ASSIGNMENT: Put the part of the entries below that opens with the line containing "True or false: Extent" and closes with the line containing "What is the maximum value shown in the chart?" into a Markdown table with the columns Row and Line, numbering each row and skipping blank lines. Leave the pictures out.

WORKING DATA:
↓
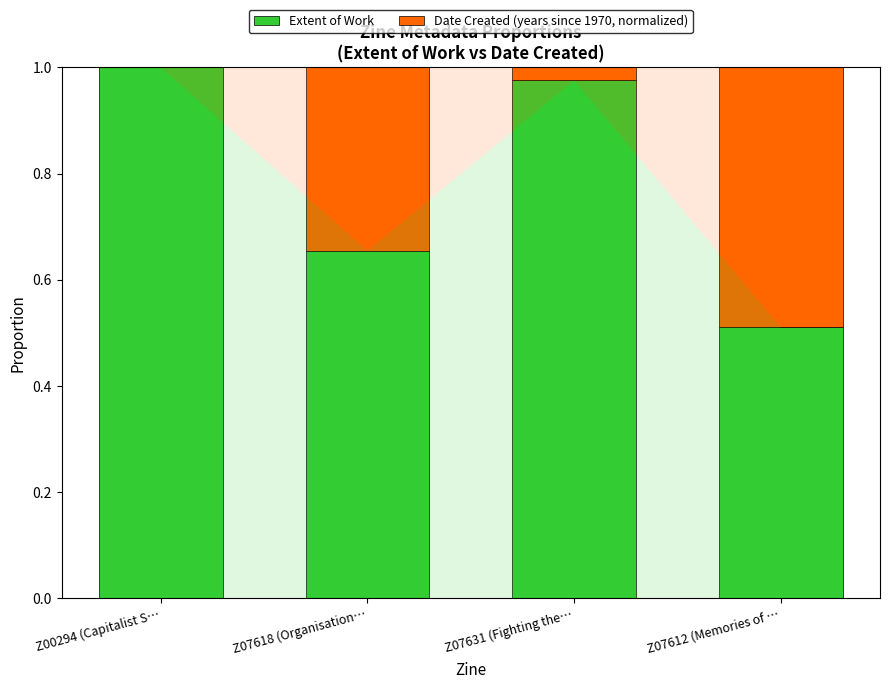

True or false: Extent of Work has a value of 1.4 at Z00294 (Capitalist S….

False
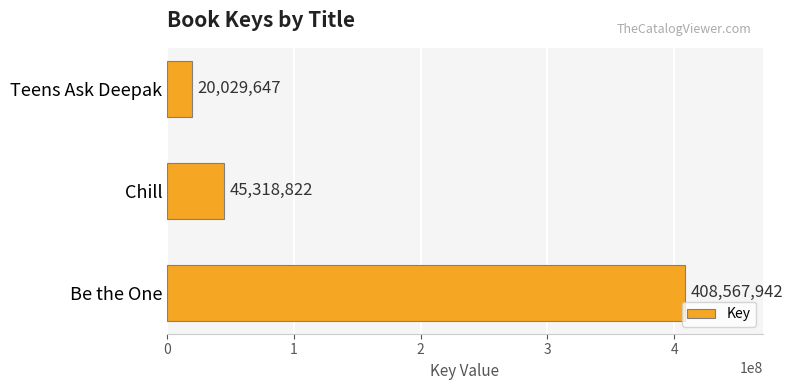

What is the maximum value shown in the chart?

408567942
↑
↓
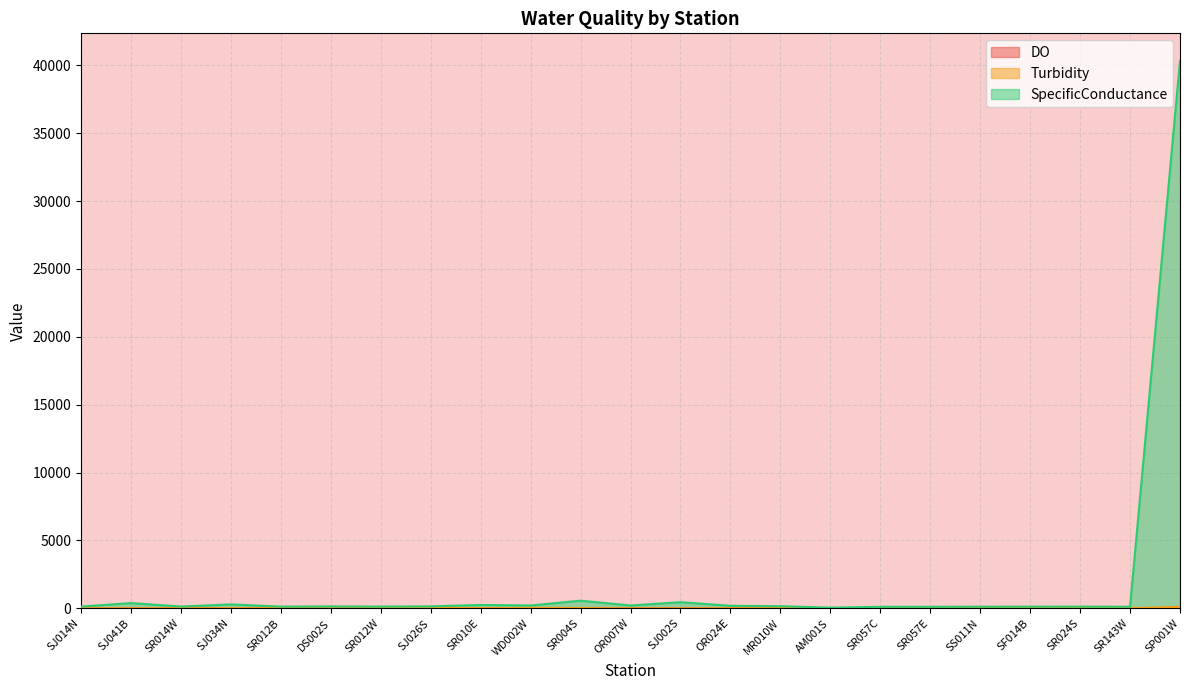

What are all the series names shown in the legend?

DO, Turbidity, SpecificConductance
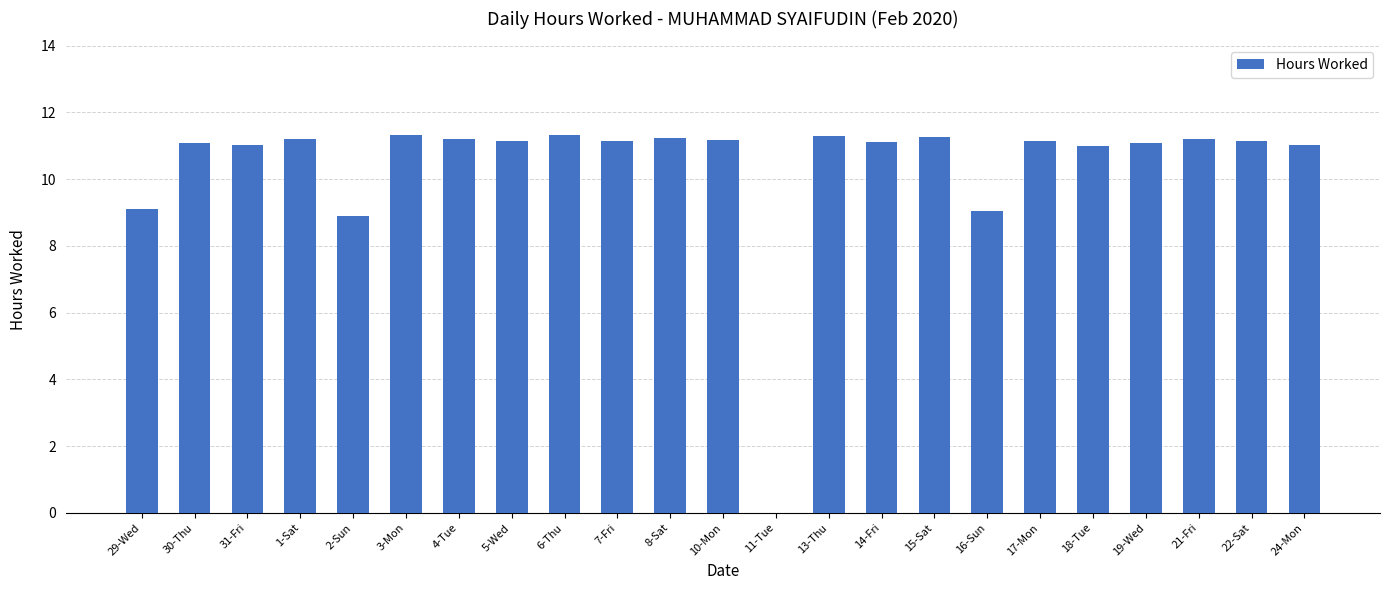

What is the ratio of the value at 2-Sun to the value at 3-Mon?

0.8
↑
EXERCISE RESULT:
| Row | Line |
|---|---|
| 1 | True or false: Extent of Work has a value of 1.4 at Z00294 (Capitalist S…. |
| 2 | False |
| 3 | What is the maximum value shown in the chart? |